We were not short on ‘interruption’ to quote the popular term. In 1955, we had sandwich-board men and people dressed as products such as Carlsberg beer working the crowds in Raffles Place. Our ear was to the ground; as an account executive in 1960, I travelled from Kota Kinabalu to Kota Bahru to check on product penetration and to listen to marketplace stories.
Let’s be first…
There was no shortage of innovation – the first cinema slide with a spoken commentary for Mackeson’s Milk Stout at the Starlight cinema, Pasir Panjang, in 1956, the first radio commercial (I still remember the commentary) for Max Factor Crème Puff, the first full-colour advertisement in The Straits Times, again for Max Factor, the first cinema filmlet screened in Malay, around 1960, for Brylcreem, at the Lido cinema.
In 1959, an important trade exposition was held at Kallang Park. Youngs constructed an air-conditioned cinema for Shell, but lacking today’s multi-screen paraphernalia, even Kodak carousels, for a separate show unit we linked together six or eight cartridge-fed slide projectors, technically innovative by the standards of the day.
Matters of perception were always of concern and not always easily answerable. In 1956, we featured Denis Compton, the prominent cricketer, in the press and on wall sites for Brylcreem. Would the product be more readily received by the Malay community if we used P. Ramlee? Well, we did with success.
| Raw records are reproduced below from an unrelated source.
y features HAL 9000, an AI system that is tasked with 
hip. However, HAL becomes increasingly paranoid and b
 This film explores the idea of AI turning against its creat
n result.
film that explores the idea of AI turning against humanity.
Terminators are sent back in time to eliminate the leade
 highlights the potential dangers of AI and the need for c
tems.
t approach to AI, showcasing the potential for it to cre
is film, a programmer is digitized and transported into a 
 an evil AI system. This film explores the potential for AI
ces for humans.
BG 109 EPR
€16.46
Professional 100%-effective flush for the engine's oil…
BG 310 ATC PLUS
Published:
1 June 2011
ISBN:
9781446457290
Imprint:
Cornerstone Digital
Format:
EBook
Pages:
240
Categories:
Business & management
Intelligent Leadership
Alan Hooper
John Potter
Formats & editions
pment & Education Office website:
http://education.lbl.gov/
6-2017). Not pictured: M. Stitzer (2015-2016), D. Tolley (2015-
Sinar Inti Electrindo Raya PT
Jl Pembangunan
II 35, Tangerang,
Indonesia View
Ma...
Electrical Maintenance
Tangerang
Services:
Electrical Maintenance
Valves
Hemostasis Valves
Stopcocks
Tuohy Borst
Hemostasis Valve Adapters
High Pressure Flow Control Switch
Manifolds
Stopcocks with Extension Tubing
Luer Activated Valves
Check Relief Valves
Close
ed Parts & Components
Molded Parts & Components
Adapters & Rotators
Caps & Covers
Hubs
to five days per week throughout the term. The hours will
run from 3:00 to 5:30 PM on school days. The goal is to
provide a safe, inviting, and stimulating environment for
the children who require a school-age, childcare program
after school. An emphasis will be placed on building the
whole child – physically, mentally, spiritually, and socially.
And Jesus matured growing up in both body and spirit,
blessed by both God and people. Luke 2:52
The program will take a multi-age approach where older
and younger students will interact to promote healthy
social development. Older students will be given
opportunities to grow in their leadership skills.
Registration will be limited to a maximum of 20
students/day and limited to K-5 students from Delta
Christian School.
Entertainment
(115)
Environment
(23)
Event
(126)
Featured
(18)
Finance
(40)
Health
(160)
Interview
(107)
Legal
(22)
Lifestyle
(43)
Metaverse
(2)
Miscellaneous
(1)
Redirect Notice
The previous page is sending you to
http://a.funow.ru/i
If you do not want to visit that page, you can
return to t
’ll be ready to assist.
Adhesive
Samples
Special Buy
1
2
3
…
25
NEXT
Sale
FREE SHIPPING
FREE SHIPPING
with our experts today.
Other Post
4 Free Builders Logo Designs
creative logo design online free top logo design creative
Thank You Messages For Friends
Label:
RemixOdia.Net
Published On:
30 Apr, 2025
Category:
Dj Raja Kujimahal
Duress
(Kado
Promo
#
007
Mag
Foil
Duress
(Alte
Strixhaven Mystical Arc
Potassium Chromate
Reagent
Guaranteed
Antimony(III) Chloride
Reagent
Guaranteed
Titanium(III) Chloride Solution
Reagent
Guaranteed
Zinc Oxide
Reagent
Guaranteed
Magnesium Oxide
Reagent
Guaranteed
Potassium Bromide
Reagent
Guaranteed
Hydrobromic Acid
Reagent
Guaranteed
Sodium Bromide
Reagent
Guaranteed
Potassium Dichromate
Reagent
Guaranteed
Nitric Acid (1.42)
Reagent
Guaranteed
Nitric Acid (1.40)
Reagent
Max Factor was then the make-up of the stars of Hollywood, with advertisements featuring Lana Turner, Doris Day, Kim Novak, Esther Williams and Cyd Charisse. Should we use closer-to-home stars with Asian complexions? Well, we experimented with Maria Minado, Saadiah and Rokiah, with mixed results.
I lunched with glittering Max Factor in Hollywood in 1963. He wasn’t too happy about anything that did not come out of the works in USA.
Another significant one for Youngs was the first double-page spread to appear in The Straits Times, art directed by Brian Hoyle for Fiat cars around 1961/2.
We have made great progress, yes?
The changes – first was the invasion of products and services and increased market competitiveness; second was the speed in which processes were applied and executed. The third was one of knowledge – we understand more, we have created new realms of science out of fundamental truths.
I wonder about the future. There is a surfeit of choices, of books to read, of gurus to follow, of trends to hitch your wagon to. In concert, there is obfuscation, words that lack depth of meaning and clarity, terms we understand but cannot explain.
Over the years the simple truth of advertising claims has not been something we’ve questioned too closely. An idea that moved goods and services was good strategy. And so it remains today. Social consciousness – not to look good, but to do good is a new idea.
Will there be a clash between helter-skelter expediency and fine print, and morality?
Will consumers start to turn off from the messages? Will they start to rebel against consumerism and short product life cycles? As Bob Dylan put it: “Yes, ‘n’ how many times can a man turn his head, pretending he just doesn’t see? The answer, my friend, is blowin’ in the wind.”